Eric Biggers [Sat, 14 Jun 2014 04:46:58 +0000 (23:46 -0500)]
finish_write(): Don't use old integrity table if already overwritten
When updating a WIM in-place without modifying the lookup table, the new
XML data will spill into the old integrity table if the new XML data is
longer than the old XML data. Temporarily fix this by not using the old
integrity table in this case.
Eric Biggers [Sat, 14 Jun 2014 04:41:22 +0000 (23:41 -0500)]
dentry.c: Cast name length u16 => u32 whenever adding 2
Due to integer promotion this won't make a difference if an 'int' is 4+
bytes anyway, but make the intention clear: this computation should not
overflow.
Eric Biggers [Sat, 14 Jun 2014 04:33:08 +0000 (23:33 -0500)]
make_canonical_huffman_code(): Stricter validation of max_codeword_len
max_codeword_len must be long enough to give a distinct codeword to each
symbol. As we also check that num_syms >= 2, use this check instead of
max_codeword_len > 0.
Eric Biggers [Thu, 12 Jun 2014 04:15:40 +0000 (23:15 -0500)]
Add aligned malloc and free
Don't make dependent on OS support, since that would break the custom
memory allocation functions and also would need to be different between
UNIX and Windows anyway.
Eric Biggers [Wed, 11 Jun 2014 01:55:10 +0000 (20:55 -0500)]

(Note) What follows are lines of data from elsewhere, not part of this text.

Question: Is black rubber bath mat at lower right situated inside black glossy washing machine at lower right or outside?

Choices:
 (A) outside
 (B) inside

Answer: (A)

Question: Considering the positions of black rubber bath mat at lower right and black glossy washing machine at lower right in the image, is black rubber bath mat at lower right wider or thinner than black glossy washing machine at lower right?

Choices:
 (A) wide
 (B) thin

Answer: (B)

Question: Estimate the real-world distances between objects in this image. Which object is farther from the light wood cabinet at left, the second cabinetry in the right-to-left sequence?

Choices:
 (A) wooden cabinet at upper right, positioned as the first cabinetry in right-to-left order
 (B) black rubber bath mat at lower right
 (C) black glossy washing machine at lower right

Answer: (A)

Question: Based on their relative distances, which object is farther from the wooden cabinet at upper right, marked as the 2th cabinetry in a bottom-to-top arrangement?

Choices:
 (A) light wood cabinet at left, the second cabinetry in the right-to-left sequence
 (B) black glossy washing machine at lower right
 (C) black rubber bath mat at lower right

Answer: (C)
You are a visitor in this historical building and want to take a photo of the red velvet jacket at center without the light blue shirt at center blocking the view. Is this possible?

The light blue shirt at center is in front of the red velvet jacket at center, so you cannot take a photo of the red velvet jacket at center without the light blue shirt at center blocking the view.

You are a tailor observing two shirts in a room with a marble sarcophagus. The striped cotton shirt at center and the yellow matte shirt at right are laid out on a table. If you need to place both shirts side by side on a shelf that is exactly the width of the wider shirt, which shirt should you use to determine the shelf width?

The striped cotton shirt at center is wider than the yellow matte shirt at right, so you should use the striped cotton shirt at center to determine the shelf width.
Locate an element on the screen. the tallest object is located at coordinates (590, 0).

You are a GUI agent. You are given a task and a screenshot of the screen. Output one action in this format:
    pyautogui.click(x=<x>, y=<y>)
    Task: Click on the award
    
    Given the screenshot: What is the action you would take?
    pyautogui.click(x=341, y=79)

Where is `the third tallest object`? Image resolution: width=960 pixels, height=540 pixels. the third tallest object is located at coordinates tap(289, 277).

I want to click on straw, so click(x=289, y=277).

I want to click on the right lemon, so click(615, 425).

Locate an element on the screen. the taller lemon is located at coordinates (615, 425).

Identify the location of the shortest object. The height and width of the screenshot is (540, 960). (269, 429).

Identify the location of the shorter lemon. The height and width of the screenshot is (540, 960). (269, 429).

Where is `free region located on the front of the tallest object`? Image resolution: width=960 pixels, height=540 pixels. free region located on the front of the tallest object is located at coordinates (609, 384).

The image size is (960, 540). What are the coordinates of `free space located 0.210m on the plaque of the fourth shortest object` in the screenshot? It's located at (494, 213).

Don't exclude out-of-tree absolute symlinks in reparse point fix mode
Excluding such links may not be the expected behavior. In addition,
Microsoft's documentation for ImageX seems to be incorrect when it states
that ImageX excludes such links. Actually, it does not. So, for the
sake of consistency and also doing something that may more sense anyway,
just retain such links, but leave their targets as-is.
Eric Biggers [Sat, 7 Jun 2014 21:46:39 +0000 (16:46 -0500)]
lzx-compress.c: Honor cache_limit
This ensures the match cache is never overrun. If for some reason we
average more than LZX_CACHE_PER_POS (currently 8) matches per position,
_excluding skipped positions_, just don't return any more matches.
Eric Biggers [Mon, 2 Jun 2014 03:01:14 +0000 (22:01 -0500)]
Switch from suffix array match-finder to binary tree match-finder
This uses less memory (8 bytes overhead per position vs. 14), is faster,
requires less code (no libdivsufsort), and in some tests actually results
in a better compression ratio.
A binary tree match-finder was used in wimlib v1.5.2 but it didn't seem
as good then, probably because it was combined with a slow block division
algorithm for LZX.
Repeat offsets are now handled differently. The binary tree match-finder
itself doesn't have any logic for repeat offsets at all; instead, the
match-choosing code (now implemented separately for LZX and LZMS) now
does special checks for matches at repeat offsets.
Since less memory is used for match-finding now, increase the default
LZMS pack chunk size from 2^25 (33554432) to 2^26 (67108864).